=== Records for this exercise ===
....
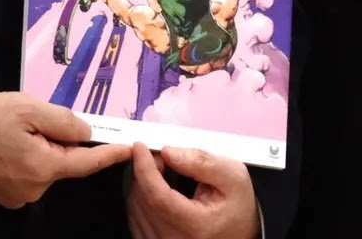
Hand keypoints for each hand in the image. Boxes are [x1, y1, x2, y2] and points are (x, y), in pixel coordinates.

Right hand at [0, 91, 130, 208]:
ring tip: (15, 127)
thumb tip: (86, 132)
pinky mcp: (4, 196)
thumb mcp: (27, 107)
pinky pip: (28, 173)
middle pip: (63, 163)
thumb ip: (62, 120)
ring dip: (42, 147)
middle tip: (36, 117)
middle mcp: (35, 190)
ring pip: (45, 167)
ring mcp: (18, 196)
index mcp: (44, 168)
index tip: (129, 149)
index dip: (108, 154)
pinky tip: (9, 141)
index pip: (86, 162)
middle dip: (60, 140)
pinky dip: (28, 156)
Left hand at [125, 143, 259, 238]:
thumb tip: (169, 152)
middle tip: (159, 157)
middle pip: (144, 199)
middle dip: (145, 170)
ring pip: (136, 208)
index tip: (140, 148)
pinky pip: (135, 219)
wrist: (242, 231)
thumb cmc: (237, 204)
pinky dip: (141, 198)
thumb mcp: (231, 176)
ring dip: (142, 183)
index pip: (157, 196)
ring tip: (161, 172)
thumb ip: (201, 161)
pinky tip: (154, 189)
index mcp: (196, 226)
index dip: (144, 168)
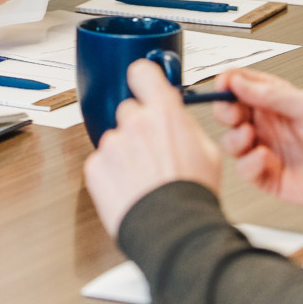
....
=== What the task requires ===
Above are the entries. Quote exactly the lines from the one bearing "middle pip: (63, 163)" through the one bearing "index tip: (140, 148)".

=== Task output ===
middle pip: (63, 163)
thumb ip: (62, 120)
ring dip: (42, 147)
middle tip: (36, 117)
middle mcp: (35, 190)
ring pip: (45, 167)
ring mcp: (18, 196)
index mcp: (44, 168)
index tip: (129, 149)
index dip: (108, 154)
pinky tip: (9, 141)
index pip: (86, 162)
middle dip: (60, 140)
pinky dip: (28, 156)
Left hand at [125, 143, 259, 238]:
thumb tip: (169, 152)
middle tip: (159, 157)
middle pip: (144, 199)
middle dip: (145, 170)
ring pip: (136, 208)
index tip: (140, 148)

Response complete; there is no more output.